Quali sono i tuoi sentimenti quando il ricordo della persona che ti ha offeso torna alla tua mente? Sono sentimenti di vendetta, odio o amarezza? Questo è il frutto della mancanza di perdono. Oppure i tuoi sentimenti sono di pace, desiderosi solo del bene di quella persona? Questo è un frutto del perdono. Perdonare qualcuno non esime la persona che ha commesso il torto dalla responsabilità di dover cambiare la propria condotta (Romani 4:5).
In alcuni casi, quando è possibile, mettersi “nei panni” della persona che ha causato il torto, chiedendosi cosa l’abbia indotta a commettere quel peccato e perché, provando a considerarsi non vittima di una persona malvagia ma di un peccato, si comprende che, forse, la persona che ha causato il danno necessita più la nostra compassione che il nostro odio. In tali casi il perdono è più semplice da attuare e più personale (2° Corinzi 2:7).

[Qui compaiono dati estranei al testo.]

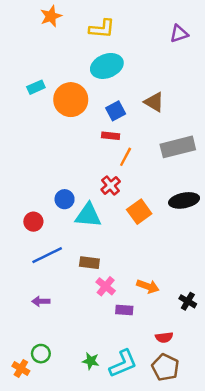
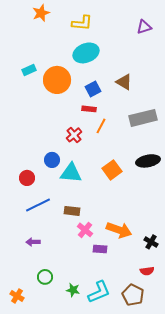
red cross: (111, 185) -> (74, 135), moved
orange arrow: (148, 286) -> (119, 230), size x1.4
red semicircle: (164, 337) -> (147, 271), moved
green circle: (41, 354) -> (45, 277), moved

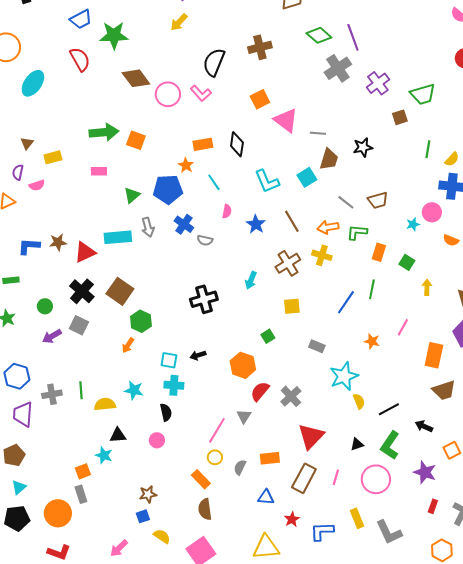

Parliamo di te! Quando parli della persona che ti ha ferito, ti fa male, ne parli negativamente? Il tuo apparente autocontrollo lascia il posto al nervosismo e magari anche un po’ alla cattiveria? Sappi che ciò che è nel tuo cuore prima o poi verrà fuori attraverso la tua bocca (e nella mancanza di perdono è sempre così).
A volte non ci rendiamo conto se davvero abbiamo perdonato, finché non ci confrontiamo con quella persona, ma chi è intorno a noi lo sa molto bene. Se c’è pace e perdono dentro di noi, allora manifesteremo l’esatto opposto dei frutti della carne (Galati 5) e i nostri discorsi lo testimonieranno.
“Le persone spesso sono irragionevoli ed egocentriche. Perdona comunque. Se sei gentile, affettuoso troveranno altre ragioni per accusarti, sii gentile lo stesso. Se sei onesto, qualcuno cercherà di approfittarsene, sii onesto comunque. Se sei un tipo allegro, le persone potrebbero essere gelose, continua a diffondere l’allegria. Il bene che fai oggi, domani potrebbe essere dimenticato. Fai del bene comunque, perché vedi, alla fine tutto ciò che fai resta per sempre davanti a te e Dio; e non tra te e gli altri” (Efesini 4:32 e Colossesi 3:13)
Dice la Bibbia che in ogni cosa possiamo ringraziare Dio, quindi anche per esperienze difficili in cui abbiamo subìto molto; certo non è facile, ma hai notato che dopo un incendio devastante nel bosco, la nuova vita subito riprende a germogliare? Così è per noi, abbiamo motivo per ringraziare Dio. Ciò rende il perdono più semplice. Cosa hai imparato riguardo a te stesso attraverso quest’attacco alla tua persona e in che modo ti ha reso più forte?
Quando siamo grati a Dio per ciò che ha permesso nella nostra vita, vediamo che Lui ci ha perdonato di peccati molto più grandi di quelli che qualcuno potrebbe aver commesso verso di noi e che i Suoi doni e le Sue benedizioni verso di noi sono molto più grandi e innumerevoli.
In questo vediamo la vita che ricomincia a germogliare nel nostro cuore ferito.
Il perdono è la fragranza che la violetta sprigiona dal calcagno del piede che l’ha calpestata. Saremo più felici e sani se perdoniamo in questa vita e per la prossima saremo sicuri nel nostro cuore di essere stati perdonati.